RIO DE JANEIRO Jan 05, 2007 (Dow Jones Newswires)
Bolivia's natural gas export sales rose spectacularly in 2006, but the party may soon be over.
While the thirst for gas in neighboring Brazil and Argentina continues unabated, virtually no fresh investment is being made in new production as companies lick their wounds after last year's oil and gas nationalization.
"I think the companies will be cautious -- making just enough investment to keep a foothold," said Gary Hufbauer, senior fellow at Institute for International Economics, a Washington think-tank. "One reason is the trauma (they've) already experienced."
Foreign oil companies have spent more than $3.5 billion to develop Bolivia's vast natural gas resources in recent years, but new investments ground to a halt after Bolivian President Evo Morales nationalized the oil and gas industry on May 1 last year, and hiked taxes on production to about 80% of revenues from the previous 50%.

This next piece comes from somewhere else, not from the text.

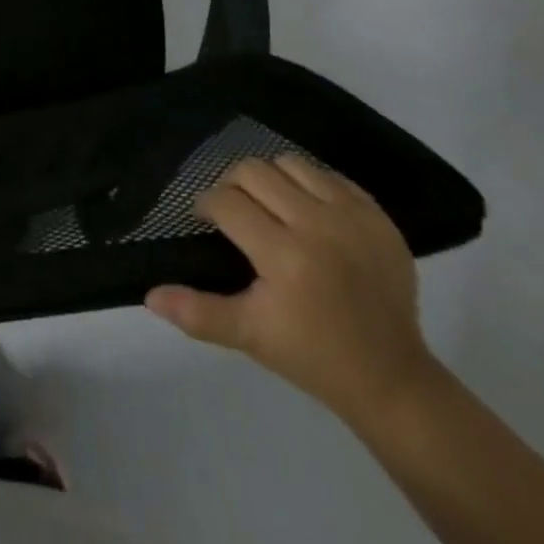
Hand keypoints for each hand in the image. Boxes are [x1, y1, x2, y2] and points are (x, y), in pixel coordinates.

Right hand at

Nevertheless, Bolivia's oil and gas exports likely reached $2.03 billion in 2006, up 57% from the previous year, and equivalent to half Bolivia's total exports, the Bolivian Chamber of Hydrocarbons, an industry group, said last week.
The rise was attributed to increased export volumes to Brazil and higher natural gas prices. Gas exports rose from 15.4 million cubic meters a day in 2003 to 31 mcm/d in 2006, the chamber said. The price of gas supplied to Brazil rose to $4.03 per million British Thermal Unit, or BTU, in October from $1.9 per million BTU in 2003, while Argentina in July agreed to a 25% hike in gas prices to $5 per million BTU.
But gas fields in Bolivia are now close to peak production levels and the country is already having trouble meeting domestic demand and fulfilling its export commitments.
In an interview with the Valor newspaper on Friday, Sergio Gabrielli, president of Brazil's government-run oil company Petroleo Brasileiro SA (PBR), said Bolivia's total production capacity today is 40 million cubic meters per day, while its export contract obligations total 37 mcm/d and domestic consumption is running at between 3 million to 4 million cm/d.
Exports to Brazil should rise to 30 mcm/d of gas under the existing contract, and Bolivia last year agreed to raise exports to Argentina to 27.7 mcm/d by 2010, from the current 5 mcm/d.
With the new Argentine contract, Bolivia "will need (to produce) more gas," Gabrielli said.
While Bolivia's government denies there are any production bottlenecks, foreign companies' spending plans were frozen in the wake of Morales' nationalization. Although many foreign companies signed new operating contracts in October, they have remained lukewarm on new commitments.
Petrobras has pumped $1.5 billion into its Bolivian operations and is the Andean nation's single largest investor. But it has already said it is revising its plans and will probably slash the several billion dollars of spending that had been planned before nationalization.
Other important investors include Spanish-Argentine energy firm Repsol-YPF (REP), which has spent $1.2 billion to date, as well as French energy firm Total SA (TOT) and BG Group Plc (BRG). All signed new contracts with the government in October, but none have since announced new investments.
BG Group Chief Executive Frank Chapman in November called the government's new terms "very tough" and said his company had "not committed ... to invest significant sums of money" in Bolivia.
Morales' unpredictable mixture of appeasement and aggression toward foreign firms heightens the companies' caution.
"After a year in office, the Morales administration has hardly been a model of consistency," said Michael Shifter, senior analyst at Inter-American Dialogue, a Washington think-tank. "Foreign investors are still not quite sure whether the confrontational or conciliatory side will prevail through the rest of Morales's term."
In the weeks before new production contracts were signed, Morales called Brazil's president Luiz Inacio Lula da Silva his "big brother" and pled for more investment by Petrobras. Yet just two days after the new contracts were signed, the Bolivian president boasted that army troops had been ready to seize oil and gas fields if the new contracts hadn't been signed.
Morales may instead rely on help from his political ally, Venezuelan President Hugo Chavez, though some warn this may prove illusory.
The leftist governments of Bolivia and Venezuela have formed a joint company to explore Bolivia's vast reserves of natural gas, with plans to invest $1 billion though so far there appears to have been little practical progress.
"It would be risky for the Morales government to rely on Venezuela for adequate investment for its natural gas sector," said Shifter, of the Inter-American Dialogue. "The Chavez government is already overextended. There is a limit to how much it can actually assist Bolivia."